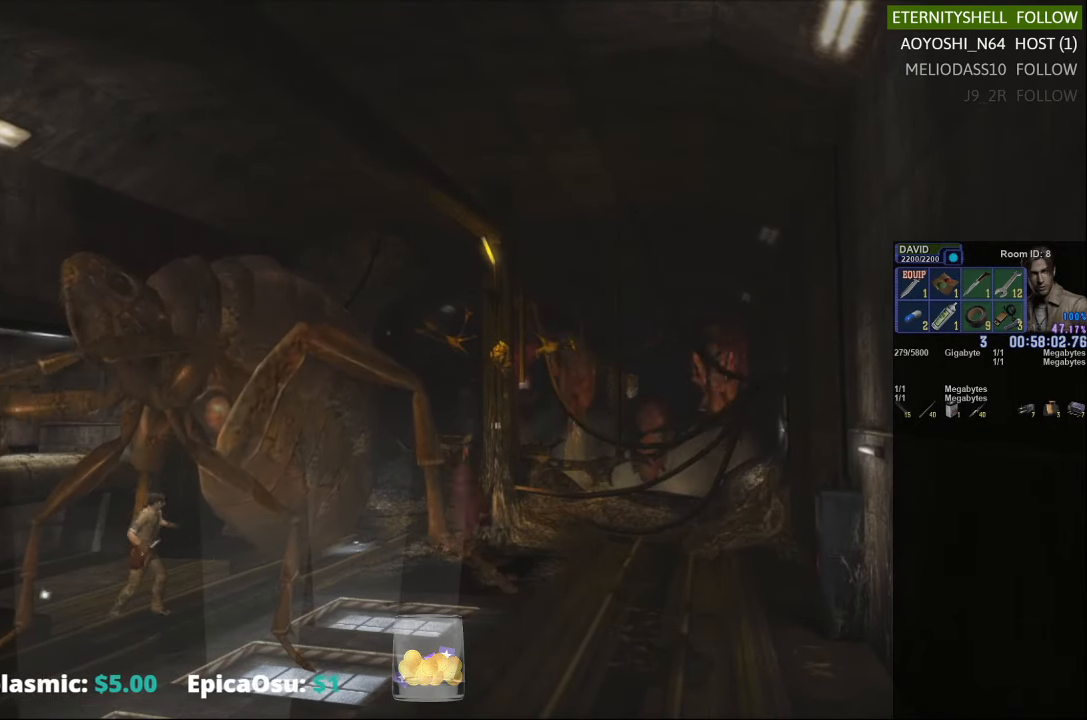
{"buttons": ["R1"], "left_stick": "center", "right_stick": "center", "events": [[104, "B", "down"], [229, "B", "up"]]}
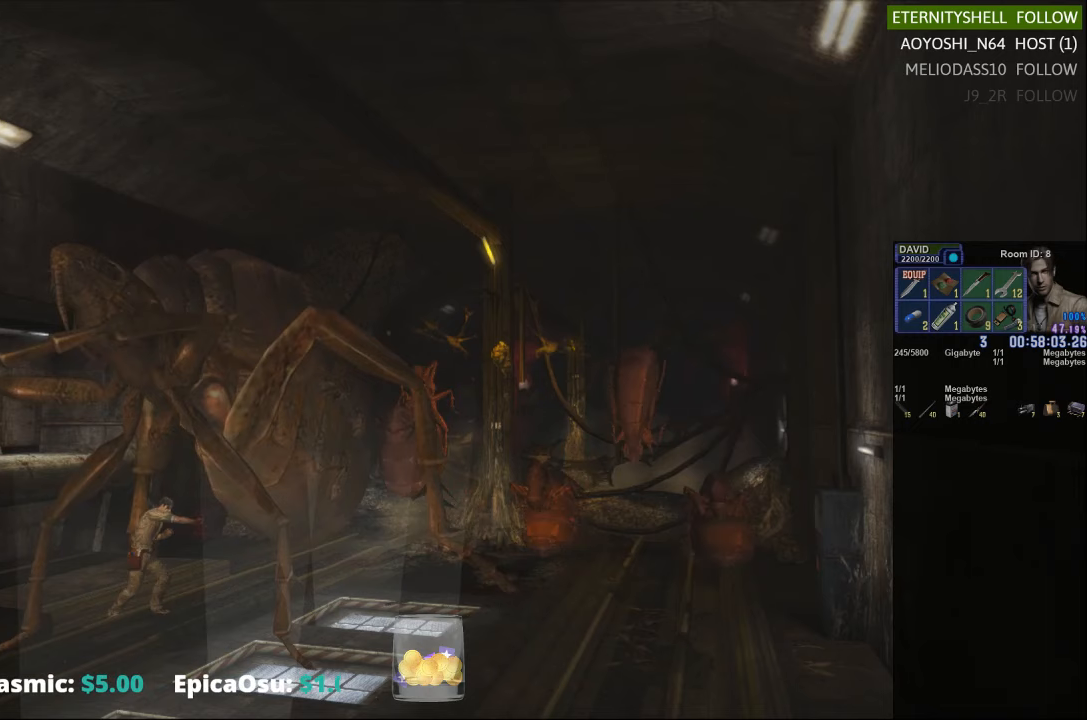
{"buttons": ["R1"], "left_stick": "center", "right_stick": "center", "events": [[42, "B", "down"], [167, "B", "up"]]}
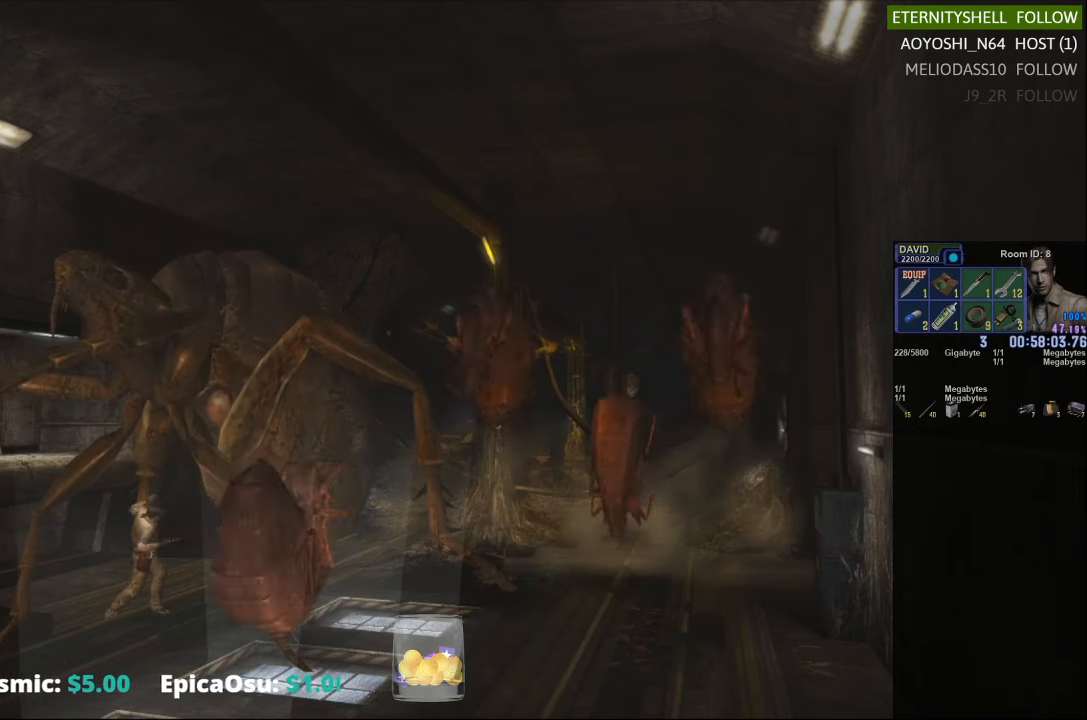
{"buttons": ["R1"], "left_stick": "center", "right_stick": "center", "events": [[354, "R2", "down"], [417, "R2", "up"]]}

TASK BRIEF ▸ Only text belongs in the copy: repeat each line of the data exactly and leave out the pictures.

RESPONSE TO THIS EXERCISE ▸
{"buttons": ["R1"], "left_stick": "center", "right_stick": "center", "events": [[104, "B", "down"], [229, "B", "up"]]}
{"buttons": ["R1"], "left_stick": "center", "right_stick": "center", "events": [[42, "B", "down"], [167, "B", "up"]]}
{"buttons": ["R1"], "left_stick": "center", "right_stick": "center", "events": [[354, "R2", "down"], [417, "R2", "up"]]}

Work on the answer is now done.